Working while studying
It's the UK Government, not the University, that decides whether you can work while studying in the UK.
Balancing work and study:
- you may wish to work part-time while you are a student in the UK. This can help you with money for your studies. It can also develop skills to help you get a job when you finish your course
- the sticker on your passport, or your biometric residence permit (BRP), will state the number of hours you are permitted to work. The UKCISA website will tell you how to check this
- you should not work for more than the permitted hours per week. If you do not obey this, then you may risk your student visa
- the UKCISA website provides information about how many hours you can work and what kind of work you can do
- most universities will advise that students don’t work more than 15 hours a week. Balancing work and study can be challenging
- you're also not allowed to set up your own business, or work freelance, whilst you're on a student visa
What to expect from work
When and how often you get paid is usually agreed upon between you and the employer before you start the job. Although wages are typically paid monthly, they can be weekly or even daily. Your employment contract should have this information.

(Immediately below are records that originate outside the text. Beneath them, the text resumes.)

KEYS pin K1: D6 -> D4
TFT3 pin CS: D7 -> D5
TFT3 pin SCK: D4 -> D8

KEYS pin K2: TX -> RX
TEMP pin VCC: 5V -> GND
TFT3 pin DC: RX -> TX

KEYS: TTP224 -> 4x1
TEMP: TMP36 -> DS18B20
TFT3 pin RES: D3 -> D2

Some employers might pay you in cash. The most common way of receiving your wage is through your bank account.
Either way, you should get a payslip that details how much you have earned and how much tax you have paid.
In the UK, there is a National Minimum Wage (NMW). This is the minimum hourly rate you can expect to be paid and is dependent on your age. Employers can pay an hourly rate that is above the NMW, but not below.
This is the amount of money you would earn in one year. This is usually based on working a certain number of hours each week.
This is the amount you earn for every hour that you work. The more hours you work, the more pay you’ll receive.
Zero Hours Contract
A zero-hours contract is a non-legal term for a contract between an employer and a worker. The employer is not obliged to provide any minimum working hours. And the worker is not obliged to accept any work offered.
Almost all employees are entitled to paid Annual Leave. The number of days allowed will vary by employer. There is a legal minimum of 28 days per year for full-time employees. The entitlement for part-time workers is based on the full-time allocation. It's calculated by how many hours they work. Further details, including a calculator to work out the annual leave entitlement for part-time workers, is available on the Government website
Paid sick pay
Companies either operate their own Company Sick Pay policy. Or pay Statutory Sick Pay. Company policies on sick pay vary by employer. Details of Statutory Sick pay can be found on the Government website
Tips and gratuities
If you work in hospitality you may be allowed to keep any money that you're given by customers for providing good service. It may be company policy to gather tips together to distribute between staff. In some cases, an employer may keep a percentage of pooled tips or tips paid for by credit card.
UK employers do not usually provide health insurance. Healthcare in the UK is provided via registration with an NHS doctor and dentist.